From the figure, path difference $=S_{1}M=P$
$P=S_{1}M=x\cos \theta$
$(\because x<<R)$

$(S_{1}P$ and $S_{2}P$ are assumed approximately parallel)
For maximum intensity, $P=n\lambda$ (where, $n=0,1,2,3$ )
$\Rightarrow x\cos \theta =n\lambda$
$\Rightarrow \cos \theta =\frac{n\lambda }{x}$
$\Rightarrow \cos \theta =\frac{n\lambda }{5\lambda }$
$(\because x=5\lambda )$
$\Rightarrow \cos \theta =\frac{n}{5}$
We know, $-1\le \cos \theta \le 1$
$\Rightarrow -1\le \frac{n}{5}\le 1$
$\Rightarrow -5\le n\le 5$
Possible values of $n=\{0,\pm 1,\pm 2,\pm 3,\pm 4,\pm 5\}$
Let us analysis each value of $n$ for $\theta$ in range.
$\theta \in (0,2\pi )$
For $n=1,\cos \theta =\frac{1}{5}$

Here, negative value of $n$ means the path difference $\left(S_{1}P-S_{2}P\right)$ is negative, i.e., for those points $S_{1}P<S_{2}P$.

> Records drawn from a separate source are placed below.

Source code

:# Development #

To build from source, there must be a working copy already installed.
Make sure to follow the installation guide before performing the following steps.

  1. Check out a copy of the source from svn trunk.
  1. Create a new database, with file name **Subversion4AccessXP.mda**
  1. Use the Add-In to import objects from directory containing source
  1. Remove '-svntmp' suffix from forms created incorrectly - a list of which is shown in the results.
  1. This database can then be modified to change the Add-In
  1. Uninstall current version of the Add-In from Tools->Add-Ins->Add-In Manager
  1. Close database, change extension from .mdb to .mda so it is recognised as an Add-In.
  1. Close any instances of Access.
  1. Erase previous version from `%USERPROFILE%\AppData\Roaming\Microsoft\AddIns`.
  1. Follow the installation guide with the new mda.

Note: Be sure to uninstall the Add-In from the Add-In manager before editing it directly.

For $n=0,\pm 1,\pm 2,\pm 3,\pm 4$,
From the given graph of cosine function, it can be observed that in interval $\theta \in [0,2\pi ]$, for above values of $n$ there are in total 18 points, i.e., 2 points for $n=0,4$ points each for $n=\pm 1,\pm 2,\pm 3,\pm 4$.
For $n=+5,\cos \theta =+1$,
One value of $\theta$ i.e., $\theta =0^{\circ }$ is possible as for $\theta =2\pi$, the points will coincide.
For $n=-5,\cos \theta =-1$, i.e., $\theta =\pi$.
Thus, in total $20$ points of maxima's are possible in all $4$ quadrants.